§ **Data in this exercise**
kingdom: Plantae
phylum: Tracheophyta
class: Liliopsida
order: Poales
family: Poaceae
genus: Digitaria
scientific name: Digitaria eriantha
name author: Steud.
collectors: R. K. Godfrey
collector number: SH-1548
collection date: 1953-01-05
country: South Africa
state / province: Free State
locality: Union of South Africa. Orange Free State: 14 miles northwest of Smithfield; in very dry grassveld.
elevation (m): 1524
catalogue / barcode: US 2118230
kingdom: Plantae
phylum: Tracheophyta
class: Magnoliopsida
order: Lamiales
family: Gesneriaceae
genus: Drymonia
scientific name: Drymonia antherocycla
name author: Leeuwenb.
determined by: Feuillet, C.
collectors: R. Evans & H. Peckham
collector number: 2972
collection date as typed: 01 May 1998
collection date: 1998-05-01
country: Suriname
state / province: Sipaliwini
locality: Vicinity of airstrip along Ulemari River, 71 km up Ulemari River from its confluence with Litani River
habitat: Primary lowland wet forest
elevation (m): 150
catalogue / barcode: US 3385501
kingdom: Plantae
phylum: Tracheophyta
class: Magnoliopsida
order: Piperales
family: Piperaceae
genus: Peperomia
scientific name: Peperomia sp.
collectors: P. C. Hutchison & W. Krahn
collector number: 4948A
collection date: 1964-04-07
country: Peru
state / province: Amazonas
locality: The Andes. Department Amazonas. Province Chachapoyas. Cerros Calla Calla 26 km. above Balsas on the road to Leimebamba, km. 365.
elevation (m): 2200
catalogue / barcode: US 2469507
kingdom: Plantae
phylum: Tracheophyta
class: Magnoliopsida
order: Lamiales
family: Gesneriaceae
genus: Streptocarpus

§ **Aim**
Edit the rows above by replacing every "catalogue" with "catalog" and leaving everything else unchanged.

§ **Answer**
kingdom: Plantae
phylum: Tracheophyta
class: Liliopsida
order: Poales
family: Poaceae
genus: Digitaria
scientific name: Digitaria eriantha
name author: Steud.
collectors: R. K. Godfrey
collector number: SH-1548
collection date: 1953-01-05
country: South Africa
state / province: Free State
locality: Union of South Africa. Orange Free State: 14 miles northwest of Smithfield; in very dry grassveld.
elevation (m): 1524
catalog / barcode: US 2118230
kingdom: Plantae
phylum: Tracheophyta
class: Magnoliopsida
order: Lamiales
family: Gesneriaceae
genus: Drymonia
scientific name: Drymonia antherocycla
name author: Leeuwenb.
determined by: Feuillet, C.
collectors: R. Evans & H. Peckham
collector number: 2972
collection date as typed: 01 May 1998
collection date: 1998-05-01
country: Suriname
state / province: Sipaliwini
locality: Vicinity of airstrip along Ulemari River, 71 km up Ulemari River from its confluence with Litani River
habitat: Primary lowland wet forest
elevation (m): 150
catalog / barcode: US 3385501
kingdom: Plantae
phylum: Tracheophyta
class: Magnoliopsida
order: Piperales
family: Piperaceae
genus: Peperomia
scientific name: Peperomia sp.
collectors: P. C. Hutchison & W. Krahn
collector number: 4948A
collection date: 1964-04-07
country: Peru
state / province: Amazonas
locality: The Andes. Department Amazonas. Province Chachapoyas. Cerros Calla Calla 26 km. above Balsas on the road to Leimebamba, km. 365.
elevation (m): 2200
catalog / barcode: US 2469507
kingdom: Plantae
phylum: Tracheophyta
class: Magnoliopsida
order: Lamiales
family: Gesneriaceae
genus: Streptocarpus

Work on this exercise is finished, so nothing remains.